To add insult to injury, we are moving, so I have to pack the house to be out on 7/28, moving to a temporary home until we figure out what the future holds for us, OH AND! potty training b/c my 3 year old wants to take dance and you need to be 100% potty trained & she isnt sure which end is up. Have I mentioned the laundry? How do you SAHM's do it?! Honestly! The most important job in the world is to mother & care for your family and there are no classes for it. They just toss you in and say - flap around a bit and you won't drown.

I am on day 31 of being a SAHM and I wish I could take a masters program on how to do it all, while keeping my sanity and breathing. If you have the job down... please, please, please share...... Ill buy you a frozen margarita and even ship you the umbrella.

inspired by: SAHM
cheers, meg


  1. Oh Meg, I totally hear you! I have 10 years of higher education: a BA in psychology, a MA in clinical psychology, a JD, and am ABD towards my PhD in clinical psychology. I was treading water when my older son was born, but when my younger son came just 19 months later, I felt like I was drowning. My husband deployed 7 months in, and the groundhog days got worse as eekends ceased to exist. My "baby" is 15 months old, and I am finally feeling like I am catching my breath (though we haven't started potty training yet and are about to move 4000 miles right when the big boy turns 3).

    Here is my recipe for simple survival: coffee for you, learning to embrace the chaos (dirty dishes, pee on the floor, and screaming children) and let go of the guilt, and the simple reminder that the kids learn a lesson each day, even if that lesson is that Mommy is only human and cannot do it all.

  2. Thanks Michelle, there seems to be a safety in numbers feeling. I would have never believed how difficult this was until now. I'm hoping after the move we will get a better schedule going. That plus school + dance will provide the companionship to Hannah I know she needs, plus give me a break from guilt!

  3. Meg,

    I think the only thing you forgot to mention is it would also have been helpful to have a course on how to control your inner rage when some unknowing family member or friend says, "So, what do you do all day?"
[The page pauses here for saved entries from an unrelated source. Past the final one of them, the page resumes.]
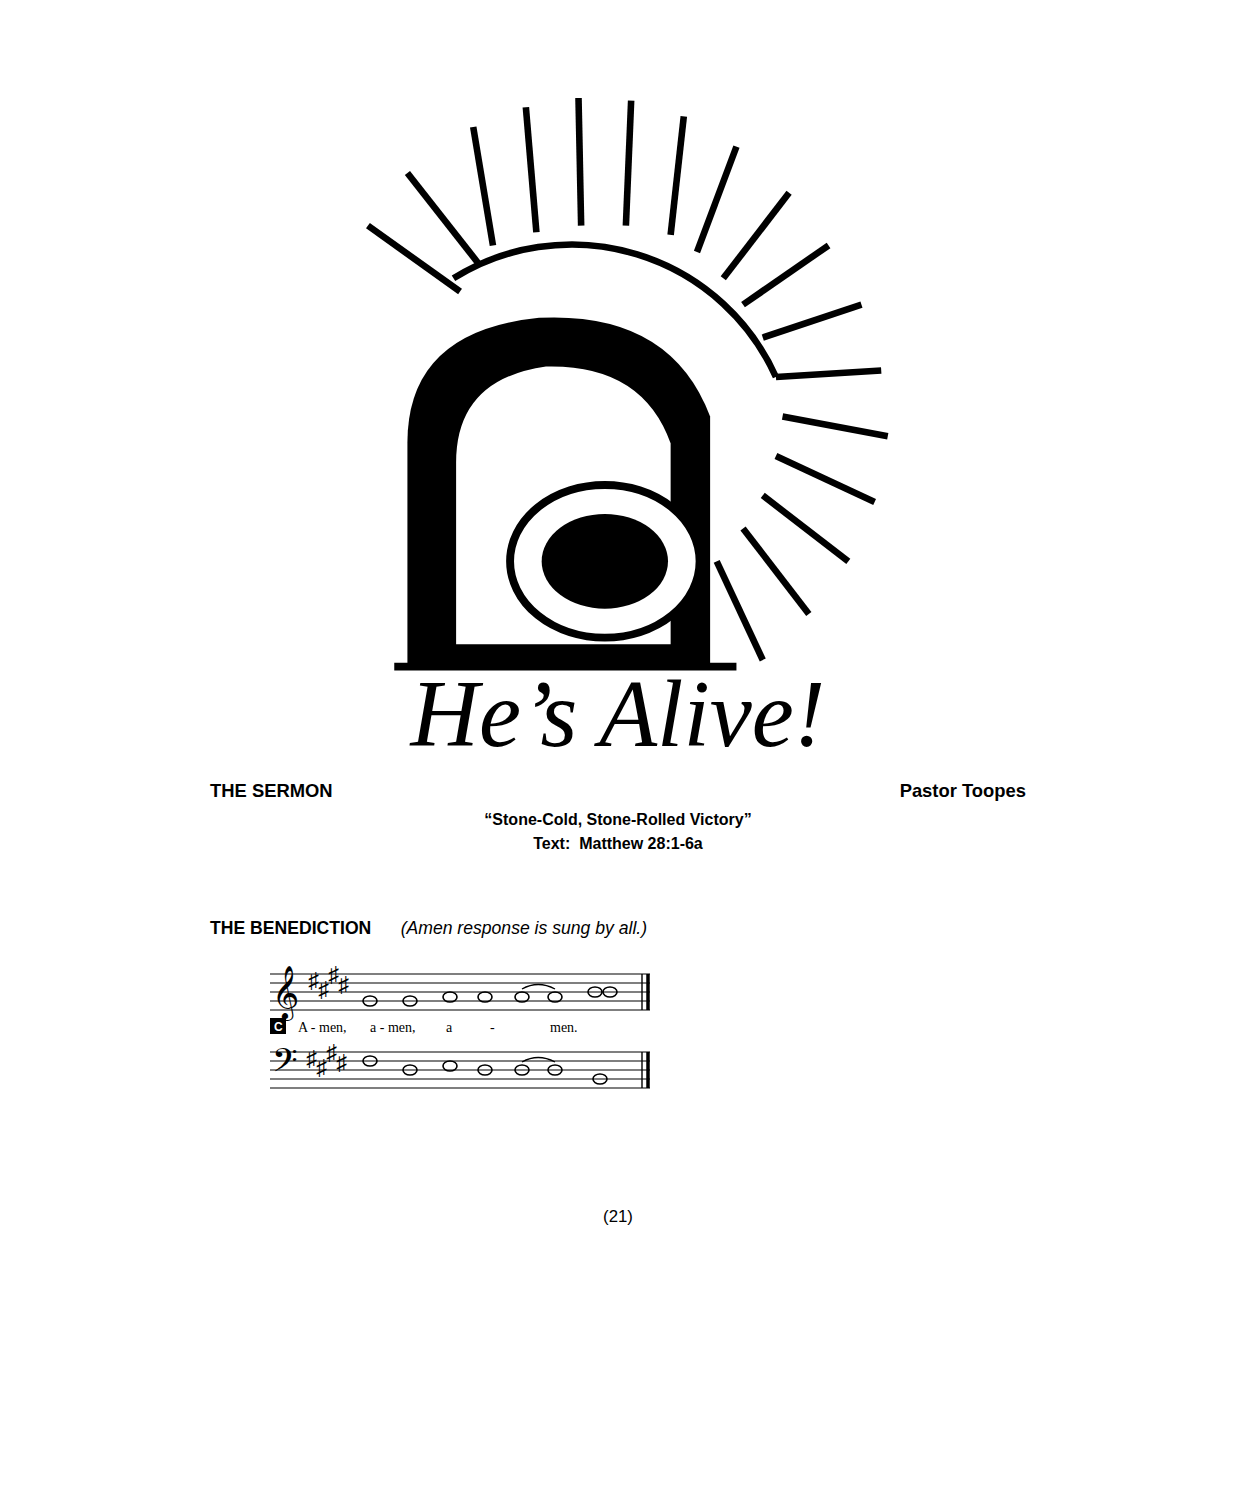He's Alive! Line drawing of the empty tomb with the stone rolled away and rays of light radiating outward, captioned in script lettering "He's Alive!" He’s Alive!
THE SERMON Pastor Toopes
“Stone-Cold, Stone-Rolled Victory”
Text: Matthew 28:1-6a
THE BENEDICTION (Amen response is sung by all.)
Amen response, two-staff musical notation Treble and bass staves in four sharps with the text "A-men, a-men, a-men" beneath the treble staff, marked C for congregation. 𝄞 ♯ ♯ ♯ ♯ C A - men, a - men, a - men. 𝄢 ♯ ♯ ♯ ♯
Amen, amen, amen.
(21)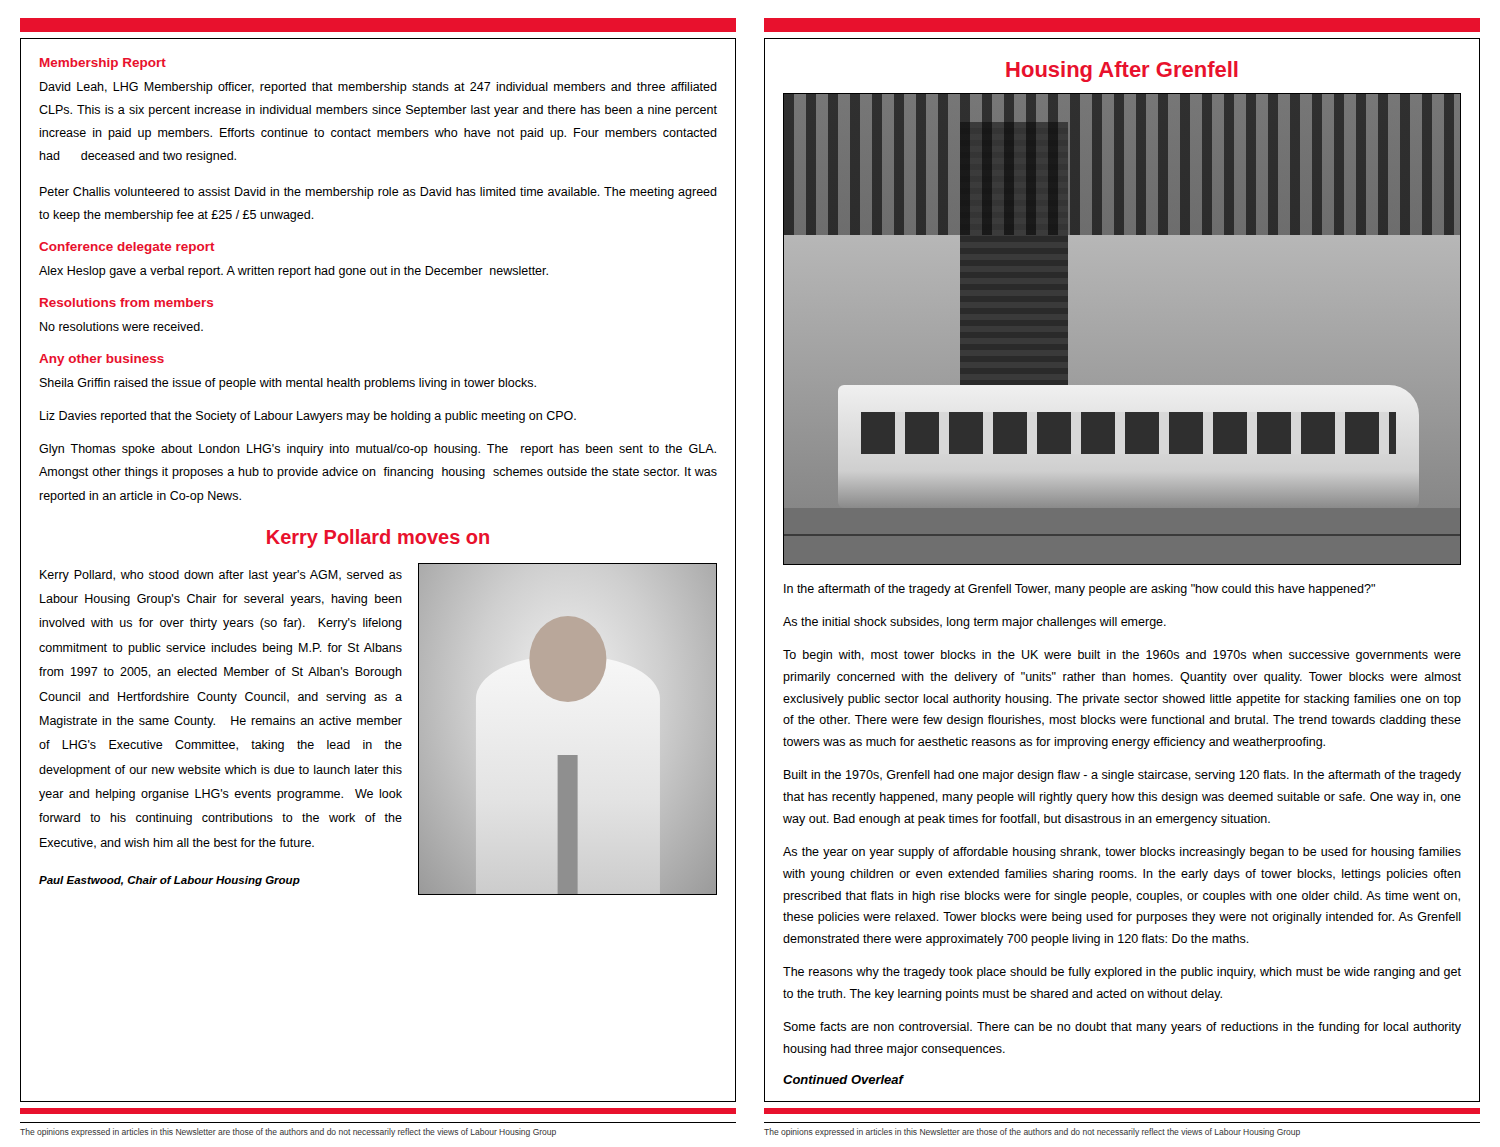Membership Report
David Leah, LHG Membership officer, reported that membership stands at 247 individual members and three affiliated CLPs. This is a six percent increase in individual members since September last year and there has been a nine percent increase in paid up members. Efforts continue to contact members who have not paid up. Four members contacted had deceased and two resigned.
Peter Challis volunteered to assist David in the membership role as David has limited time available. The meeting agreed to keep the membership fee at £25 / £5 unwaged.
Conference delegate report
Alex Heslop gave a verbal report. A written report had gone out in the December newsletter.
Resolutions from members
No resolutions were received.
Any other business
Sheila Griffin raised the issue of people with mental health problems living in tower blocks.
Liz Davies reported that the Society of Labour Lawyers may be holding a public meeting on CPO.
Glyn Thomas spoke about London LHG's inquiry into mutual/co-op housing. The report has been sent to the GLA. Amongst other things it proposes a hub to provide advice on financing housing schemes outside the state sector. It was reported in an article in Co-op News.
Kerry Pollard moves on
Kerry Pollard, who stood down after last year's AGM, served as Labour Housing Group's Chair for several years, having been involved with us for over thirty years (so far). Kerry's lifelong commitment to public service includes being M.P. for St Albans from 1997 to 2005, an elected Member of St Alban's Borough Council and Hertfordshire County Council, and serving as a Magistrate in the same County. He remains an active member of LHG's Executive Committee, taking the lead in the development of our new website which is due to launch later this year and helping organise LHG's events programme. We look forward to his continuing contributions to the work of the Executive, and wish him all the best for the future.
Paul Eastwood, Chair of Labour Housing Group
The opinions expressed in articles in this Newsletter are those of the authors and do not necessarily reflect the views of Labour Housing Group
Housing After Grenfell
In the aftermath of the tragedy at Grenfell Tower, many people are asking "how could this have happened?"
As the initial shock subsides, long term major challenges will emerge.
To begin with, most tower blocks in the UK were built in the 1960s and 1970s when successive governments were primarily concerned with the delivery of "units" rather than homes. Quantity over quality. Tower blocks were almost exclusively public sector local authority housing. The private sector showed little appetite for stacking families one on top of the other. There were few design flourishes, most blocks were functional and brutal. The trend towards cladding these towers was as much for aesthetic reasons as for improving energy efficiency and weatherproofing.
Built in the 1970s, Grenfell had one major design flaw - a single staircase, serving 120 flats. In the aftermath of the tragedy that has recently happened, many people will rightly query how this design was deemed suitable or safe. One way in, one way out. Bad enough at peak times for footfall, but disastrous in an emergency situation.
As the year on year supply of affordable housing shrank, tower blocks increasingly began to be used for housing families with young children or even extended families sharing rooms. In the early days of tower blocks, lettings policies often prescribed that flats in high rise blocks were for single people, couples, or couples with one older child. As time went on, these policies were relaxed. Tower blocks were being used for purposes they were not originally intended for. As Grenfell demonstrated there were approximately 700 people living in 120 flats: Do the maths.
The reasons why the tragedy took place should be fully explored in the public inquiry, which must be wide ranging and get to the truth. The key learning points must be shared and acted on without delay.
Some facts are non controversial. There can be no doubt that many years of reductions in the funding for local authority housing had three major consequences.
Continued Overleaf
The opinions expressed in articles in this Newsletter are those of the authors and do not necessarily reflect the views of Labour Housing Group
    I've been a SAHM now for 4+ years, and have 2 beautiful children. I have a B.S. as well and I left a great job to be a SAHM when my daughter was born. Other than missing my paycheck on occasion, I haven't looked back. I don't pretend to have any easy answer or a formula that makes things easier.

    I can say that in time, you will likely begin to realize that it's okay if your home isn't perfect. It's okay if the laundry is behind. It's even okay if dinner is late.

    As my oldest embarks on preschool this year, I am overwhelmed by how quickly the years have passed, though many of the days seemed endless. I worry I haven't spent the time I'd like to preparing her for the world and playing and making memories.

    But, I take comfort in knowing my decision to make my kids my career has given me an opportunity to be there when I otherwise couldn't have been. And, in the end, I hope that matters more than the laundry (because if not, I'm in trouble!).

  4. Thanks Donna! I agree with you about the "what do you do all day" question. Its 100x harder than any day job I have ever held. NYC & PA!

    I truly can't stand the mess but I think the fact that we are moving & Im backing up our home is a huge reason for the messiness.

    The days pass to fast. I cant believe Harrison is 3 months and Hannah is 3 yrs! I look at them and shed tears sometimes knowing they are growing up before my very eyes. But at least I get to see it every day. That is a blessing.

  5. I don't think anyone has the job down, and you, my dear, are doing a wonderful, marvelous job! You are probably too hard on yourself. If I were juggling as much as you are, I'd have totally lost my mind. I completely agree with Michelle's advice above. Hugs!

  6. Teresa - you are so right. Its the most responsibility you can give a person. I want to make sure I teach them and love them and help them enter the world strong and happy. WHOA, no pressure!